Но дядя Федул, узнав об этом, сразу же строжайше запретил производить какие бы то ни было операции с икрой, и решил осторожно и понемногу съесть её, причём вместе со мной.

- Нурик, иди икру кушать! - звал постоянно дядя Федул, и мы садились на два табурета друг против друга, ставили между собой на третий табурет злополучный таз, и чайными ложечками, медленно, тщательно обсасывая каждую икринку, поедали 'смертельный' деликатес. При этом мы внимательно смотрели в глаза друг другу.

- Попался мне осколок, попался! - радостно произносил время от времени кто-нибудь из нас, вынимая изо рта эмалевый 'кинжальчик'. Не помню уже, доели ли мы этот таз до конца или нет, но икру, на сей раз, я окончательно возненавидел.

Как-то раз весной 1954 года дядя Федул решил определить меня на спорт и повёл на стадион 'Динамо' (бывший им. Л.П. Берия). Стадион был в двух кварталах от дома, и я с удовольствием пошёл туда с бывшим чемпионом - это было для меня почётно.

Заглянули мы в гимнастический зал - тренера не было, в зале борьбы - тоже, а в зале штанги тренер сидел на своём месте, и как оказалось, он был другом и 'соотечественником' дяди Федула; звали его Иосиф Шивц.

- Йоська, прошу тебя, сделай из этого стиляги штангиста! - сказал тренеру дядя Федул.

Я действительно в последние годы стал 'стилягой' - вызывающе одевался, носил волосы до плеч, а часы - на ноге, из-за чего одноклассники возненавидели меня ещё больше.

● ● ● ● ● ● ●

◆ Письменное задание 1
Переведите на английский язык предложение из отрывка о дяде Федуле: «Стадион был в двух кварталах от дома, и я с удовольствием пошёл туда с бывшим чемпионом - это было для меня почётно.»
◆ Письменное задание 2
Пожалуйста, допишите следующую часть отрывка о дяде Федуле, начав сразу после его последнего предложения.

Сохранённые записи:

● ● ● ● ● ● ●

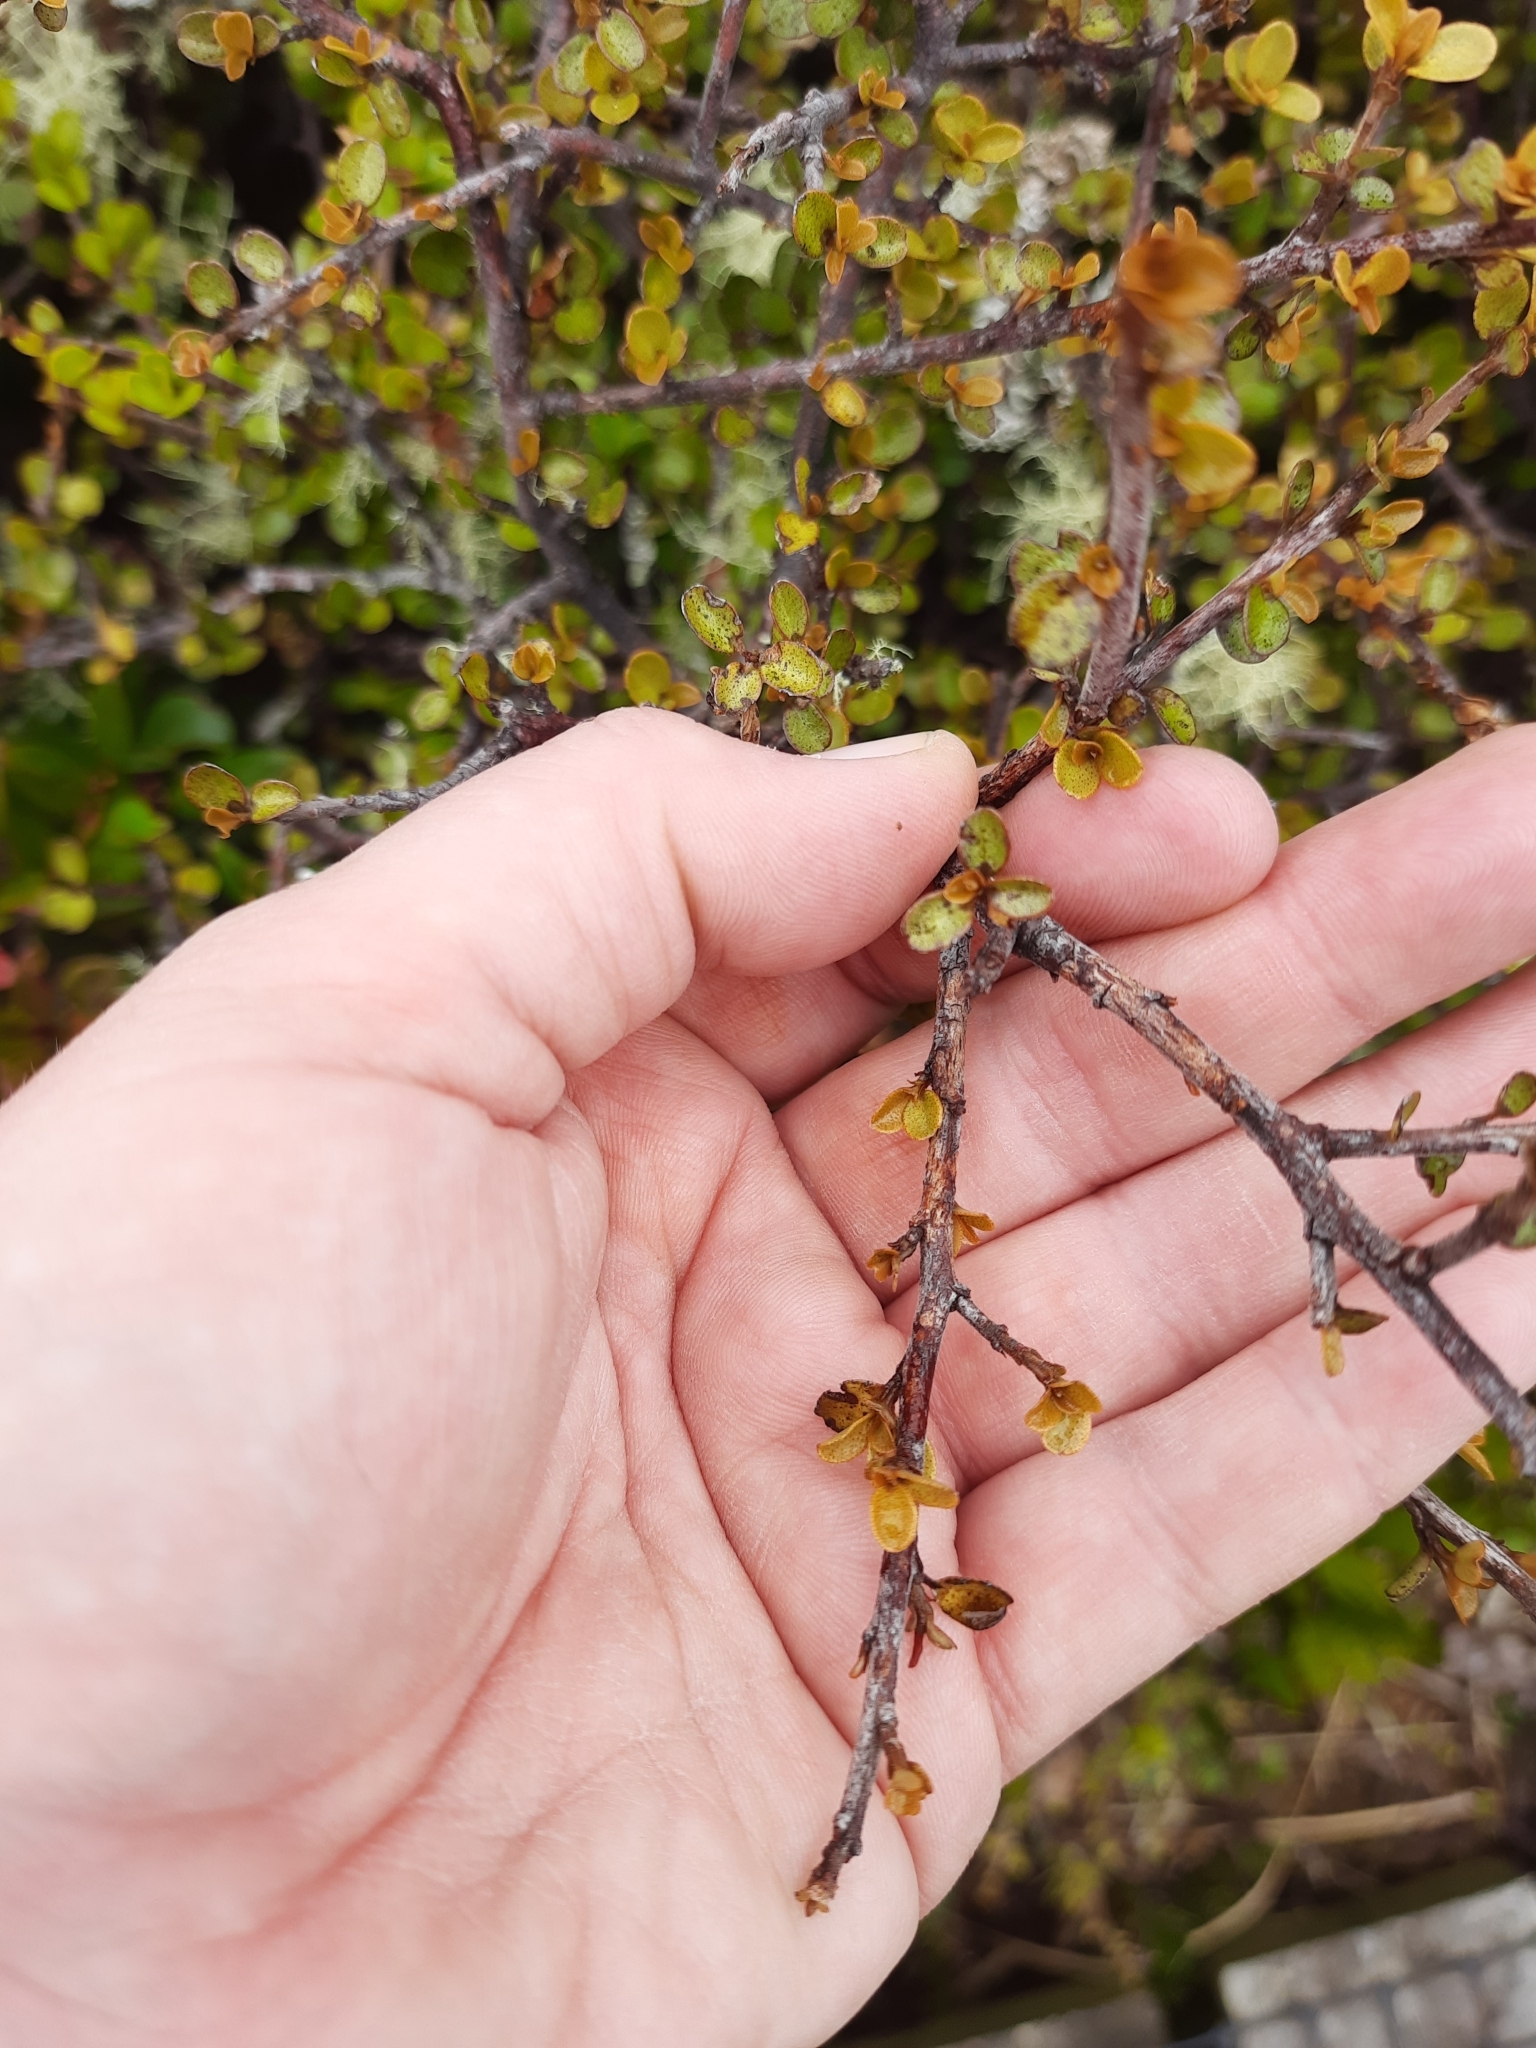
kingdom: Plantae
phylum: Tracheophyta
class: Magnoliopsida
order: Ericales
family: Primulaceae
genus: Myrsine
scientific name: Myrsine divaricata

● ● ● ● ● ● ●

◆ Ответ 1
The stadium was two blocks from home, and I gladly went there with the former champion; it was an honor for me.

◆ Ответ 2
Йоська, подозрительно посмотрел на меня бычьим взглядом и велел подойти к штанге. Я, подражая тренирующимся спортсменам, поднял её на грудь и медленно выжал над головой - сказалась моя самоподготовка. Тренер взвесил меня - с одеждой я 'тянул' на 60 килограммов.

- Свой вес выжал с первого раза, это редко бывает! - удивился тренер, - можешь ходить в зал, только тряпки свои сними, - презрительно отозвался он о моих одеждах, - не раздражай ребят, а то побьют ведь!

Итак, я буду ходить в зал штанги! Мы с дядей Федулом радостные возвращались домой, он - что пристроил меня, а я - что появился шанс стать полноценным человеком, спортсменом.





Зайдя на веранду мы застали бабушку и Риву за разговором, в котором услышали последние слова Ривы:

- Да не еврей он, какой же может быть еврей - Фёдор, даже Федул, как его друзья зовут :

Фёдор Борисович мигом сунул большие пальцы рук подмышки и, отплясывая 'семь - сорок', дурным голосом запел частушку:

- Полюбила я Федула, оказался он - жидула!

Все расхохотались, а Рива стала шутливо бить мужа по спине, приговаривая:

- Заходи, жидула, в комнату, а то люди услышат, какие ты глупости поёшь! Ещё и взаправду решат, что ты - еврей!

Стиляга

В мае 1954 года произошли два основополагающих события в моей жизни - начало занятий штангой и первая настоящая, но неудачная любовь. Эти два события совершенно по-новому повернули мою жизнь. Занятия штангой, общение со здоровыми телом и духом товарищами, помогли мне почувствовать себя не только полноценным, но, я бы сказал, сверхполноценным юношей. Казалось бы, начитанный и умный отличник учёбы, да ещё спортсмен-силач с завидным телосложением - чем не предмет зависти для окружающих ребят!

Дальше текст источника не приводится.